◆ Page excerpt:
---*---

Here’s an example. I met a man named Percio (he was one of few that spoke English so I really clung to him). Percio moved to New York City when he was 20 years old. He came from El Naranjito, but he spent most of his time in the city – Santiago – before he made his way to the states. At 41, he’s back – to stay.
“When I lived in New York, I lived in a big apartment building… I didn’t know the people living next door to me. Even if we saw each other in the halls, nothing,” he recalls, dismayed. “I worked for a big company that got bought out. The new owners ended up laying a ton of a people off and started selling off the assets of the company just to turn a profit on the sale. I couldn’t understand that.” Percio is visibly upset when he tells me this story.
“Back home, here, in the Campo, I go 5 miles over those mountains and I know every single person that lives there. When someone is sick, we go visit them and spend the day with them. We bring them food. If someone’s family is struggling, we give them work or whatever they need. If someone has a child, we visit them and meet the baby. We all know each other up here. We don’t have a lot, but we enjoy life,” Percio explains.
It’s a cliché we hear repeated in a hundred different ways by a thousand different mediums. We go to a job we hate, work with people we can’t stand, to pay for a house and a lifestyle we can’t afford, so we can drive our brand new car to the job we hate. And repeat. Okay, not all of us feel this way, but you get the idea.
If all our “things” were taken from us – if we were to suddenly find ourselves without – what would really matter? And of course, the answer is people. What matters are the relationships we have with other people.

---*---

◆ Data provided:
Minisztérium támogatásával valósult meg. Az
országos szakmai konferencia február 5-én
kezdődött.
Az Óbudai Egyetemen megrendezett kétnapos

---*---

◆ What the task asks: Rewrite the page excerpt starting with "It’s a cliché" and going on through "get the idea.", swapping "job" for "career".

◆ Result for this exercise:
It’s a cliché we hear repeated in a hundred different ways by a thousand different mediums. We go to a career we hate, work with people we can’t stand, to pay for a house and a lifestyle we can’t afford, so we can drive our brand new car to the career we hate. And repeat. Okay, not all of us feel this way, but you get the idea.